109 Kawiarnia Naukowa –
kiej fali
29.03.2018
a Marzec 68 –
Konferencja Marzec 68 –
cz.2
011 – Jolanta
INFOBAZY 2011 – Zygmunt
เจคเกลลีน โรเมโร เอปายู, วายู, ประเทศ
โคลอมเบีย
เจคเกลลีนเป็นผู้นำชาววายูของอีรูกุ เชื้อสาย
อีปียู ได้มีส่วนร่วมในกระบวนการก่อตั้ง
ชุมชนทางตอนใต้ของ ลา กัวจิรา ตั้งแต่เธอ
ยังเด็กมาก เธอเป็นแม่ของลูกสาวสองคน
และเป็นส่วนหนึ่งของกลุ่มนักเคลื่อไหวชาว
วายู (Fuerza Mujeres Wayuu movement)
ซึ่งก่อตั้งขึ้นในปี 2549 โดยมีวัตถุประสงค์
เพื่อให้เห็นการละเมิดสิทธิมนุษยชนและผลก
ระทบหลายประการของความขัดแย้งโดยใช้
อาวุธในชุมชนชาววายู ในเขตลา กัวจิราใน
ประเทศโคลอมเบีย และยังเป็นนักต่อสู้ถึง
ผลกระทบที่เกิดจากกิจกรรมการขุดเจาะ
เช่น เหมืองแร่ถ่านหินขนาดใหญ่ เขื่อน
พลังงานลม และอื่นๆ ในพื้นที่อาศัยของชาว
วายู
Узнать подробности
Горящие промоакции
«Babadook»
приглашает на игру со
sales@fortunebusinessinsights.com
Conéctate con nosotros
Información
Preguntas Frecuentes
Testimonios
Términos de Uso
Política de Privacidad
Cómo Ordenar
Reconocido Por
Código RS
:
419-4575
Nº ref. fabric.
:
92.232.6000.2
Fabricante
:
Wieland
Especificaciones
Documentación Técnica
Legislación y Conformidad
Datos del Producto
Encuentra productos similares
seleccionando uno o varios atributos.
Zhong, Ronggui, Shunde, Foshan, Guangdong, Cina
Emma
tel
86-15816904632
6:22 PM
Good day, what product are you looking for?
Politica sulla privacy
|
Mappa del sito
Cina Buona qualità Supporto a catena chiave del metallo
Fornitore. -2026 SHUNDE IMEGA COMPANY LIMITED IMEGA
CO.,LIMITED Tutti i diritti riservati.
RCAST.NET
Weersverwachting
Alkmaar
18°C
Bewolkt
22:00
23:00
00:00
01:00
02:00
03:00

______

- [Your task] Looking at the data above, count the lines that contain the string "Cina" and give only the count.

- [Final answer] 2